■ **対象抜粋**
2019年07月21日の投開票が迫る参議院選挙を前に、ひとつの時代が幕を閉じようとしています。かつて日本教職員組合(日教組)のトップを務め、2001年の初当選から3期18年にわたり国会で教育の在り方を問い続けてきた立憲民主党の神本美恵子氏が、ついに政界を退く決断を下しました。彼女は単なるベテラン議員ではなく、時の政権にとって最も手ごわい論客の一人として、永田町でその存在感を放ち続けてきた人物です。
神本氏が政治の道を歩む中で、最も深い悔恨とともに振り返るのが、2006年の第1次安倍政権下で行われた教育基本法の改正です。「教育の憲法」とも称されるこの法律が変わる瞬間は、教員出身の彼女にとって身を切られるような痛みだったと吐露しています。SNS上では、当時の激しい議論を思い出すユーザーから「現場を知る議員がいなくなるのは寂しい」「教育への情熱を感じる」といった声が寄せられており、彼女の引退を惜しむ空気が広がっています。
「人格の完成」を愛した教員出身議員が貫いた、教育への揺るぎない信念
彼女が何よりも大切にしていたのは、旧教育基本法の第1条に記されていた「教育は、人格の完成をめざし」という一節でした。ここでの「人格の完成」とは、一人ひとりが個性を伸ばし、自律した人間として成長することを指します。さらに「真理と正義を愛し」という言葉に込められた、権力に屈せず自ら考える市民を育てるという理念に、神本氏は自身の教育者としての誇りを重ねていたのです。だからこそ、伝統や愛国心を強調する改正案には、生涯をかけて抗う姿勢を崩しませんでした。

■ **作業項目**
上記の、神本美恵子氏の政界引退を扱った記事について、末尾の文の直後から本文を書き継いでください。

■ **データセットレコード**

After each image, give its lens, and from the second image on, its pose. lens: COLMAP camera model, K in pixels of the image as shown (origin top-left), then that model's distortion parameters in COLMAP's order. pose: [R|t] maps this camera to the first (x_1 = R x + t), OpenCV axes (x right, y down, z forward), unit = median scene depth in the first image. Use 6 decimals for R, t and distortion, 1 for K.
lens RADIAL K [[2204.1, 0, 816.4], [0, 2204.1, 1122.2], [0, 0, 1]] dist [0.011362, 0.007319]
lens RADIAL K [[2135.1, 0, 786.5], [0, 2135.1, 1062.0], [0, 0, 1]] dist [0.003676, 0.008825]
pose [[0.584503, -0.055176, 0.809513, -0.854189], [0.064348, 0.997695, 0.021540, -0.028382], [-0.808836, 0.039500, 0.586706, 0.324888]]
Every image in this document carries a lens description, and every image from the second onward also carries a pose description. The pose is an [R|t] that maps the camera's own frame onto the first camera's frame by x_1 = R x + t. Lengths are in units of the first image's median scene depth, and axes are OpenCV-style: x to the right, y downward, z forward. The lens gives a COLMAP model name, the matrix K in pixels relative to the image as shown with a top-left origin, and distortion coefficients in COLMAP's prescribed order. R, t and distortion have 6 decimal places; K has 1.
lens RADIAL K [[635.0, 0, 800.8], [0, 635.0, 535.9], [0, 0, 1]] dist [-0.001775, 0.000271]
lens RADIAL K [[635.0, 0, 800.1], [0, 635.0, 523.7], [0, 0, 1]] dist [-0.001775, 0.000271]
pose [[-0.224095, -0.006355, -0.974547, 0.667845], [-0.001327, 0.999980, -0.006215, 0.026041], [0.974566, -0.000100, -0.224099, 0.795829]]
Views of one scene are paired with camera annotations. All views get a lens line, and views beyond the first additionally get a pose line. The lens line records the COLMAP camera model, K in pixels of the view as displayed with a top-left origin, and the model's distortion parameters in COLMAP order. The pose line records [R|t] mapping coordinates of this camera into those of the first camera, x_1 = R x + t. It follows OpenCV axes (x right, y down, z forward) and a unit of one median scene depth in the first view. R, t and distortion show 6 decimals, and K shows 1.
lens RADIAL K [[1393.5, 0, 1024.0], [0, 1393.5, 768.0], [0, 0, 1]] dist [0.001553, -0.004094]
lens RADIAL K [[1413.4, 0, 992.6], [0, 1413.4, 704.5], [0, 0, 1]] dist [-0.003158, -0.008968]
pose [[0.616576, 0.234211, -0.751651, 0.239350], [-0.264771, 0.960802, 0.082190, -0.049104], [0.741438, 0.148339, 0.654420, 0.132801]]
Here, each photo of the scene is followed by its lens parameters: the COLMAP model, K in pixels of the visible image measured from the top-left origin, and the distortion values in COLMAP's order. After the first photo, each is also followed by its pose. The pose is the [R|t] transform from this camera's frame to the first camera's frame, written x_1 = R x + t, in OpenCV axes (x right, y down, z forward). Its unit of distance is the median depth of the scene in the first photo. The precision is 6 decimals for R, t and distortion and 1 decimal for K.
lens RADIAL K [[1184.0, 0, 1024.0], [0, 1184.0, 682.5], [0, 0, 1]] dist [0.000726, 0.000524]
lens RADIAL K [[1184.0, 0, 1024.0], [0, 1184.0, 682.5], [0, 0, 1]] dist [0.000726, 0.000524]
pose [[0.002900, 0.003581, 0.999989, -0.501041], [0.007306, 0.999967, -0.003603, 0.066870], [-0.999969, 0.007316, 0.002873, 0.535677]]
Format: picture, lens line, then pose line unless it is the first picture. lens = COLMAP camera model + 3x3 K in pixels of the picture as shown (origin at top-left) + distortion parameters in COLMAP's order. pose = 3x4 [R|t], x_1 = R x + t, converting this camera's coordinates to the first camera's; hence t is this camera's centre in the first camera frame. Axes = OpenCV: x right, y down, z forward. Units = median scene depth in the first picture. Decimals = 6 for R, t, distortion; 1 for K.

■ **作業結果**
安倍晋三首相との関係についても、非常に興味深いエピソードを明かしてくれました。神本氏が本会議で質問に立った際、通常であれば首相は「神本議員にお答えします」と氏名を読み上げて答弁を始めるのが通例です。しかし、安倍首相は彼女の名前を決して口にしなかったといいます。これは、言葉を交わすことさえ拒むほど、首相が神本氏を「天敵」として強く意識していた証左と言えるでしょう。お互いの譲れない一線がぶつかり合う、国会という真剣勝負の場を象徴する出来事です。
筆者の視点から申し上げれば、神本氏のような「現場のプロ」が政治の舞台から去ることは、多様な民意を反映させるべき議会にとって大きな損失だと感じます。政治用語で言うところの「族議員」は、時に既得権益の守護者と批判されがちですが、彼女のように専門知を武器に権力と対峙する存在は、議論の質を保つために不可欠です。教育が国家の道具ではなく、個人の幸福のためにあるべきだという彼女の訴えは、令和の時代にも語り継がれるべき大切な視点ではないでしょうか。